Listed records —

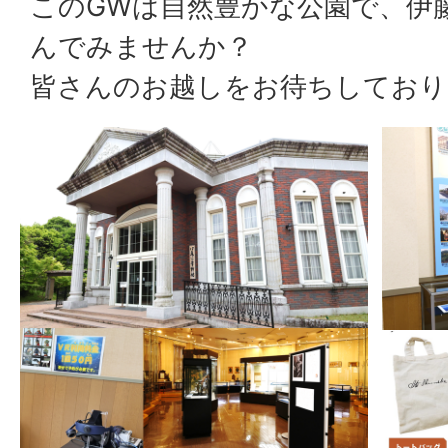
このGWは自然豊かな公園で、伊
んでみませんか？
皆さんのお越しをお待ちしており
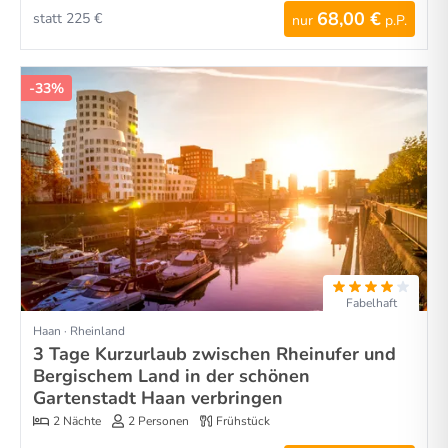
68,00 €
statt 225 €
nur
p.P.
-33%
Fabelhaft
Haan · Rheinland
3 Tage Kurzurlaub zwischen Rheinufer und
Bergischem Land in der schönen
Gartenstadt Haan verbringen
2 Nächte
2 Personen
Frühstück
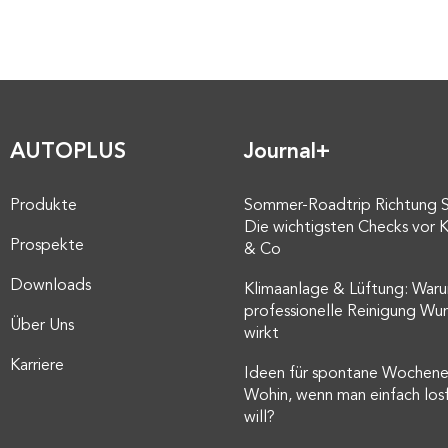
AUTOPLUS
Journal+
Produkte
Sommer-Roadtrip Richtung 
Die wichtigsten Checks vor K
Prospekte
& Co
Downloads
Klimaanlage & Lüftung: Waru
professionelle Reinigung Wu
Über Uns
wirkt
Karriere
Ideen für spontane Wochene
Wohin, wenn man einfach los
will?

What the task asks — Output each line of the listing in which the string "Haan" is found.

Expected answer —
Haan · Rheinland
Gartenstadt Haan verbringen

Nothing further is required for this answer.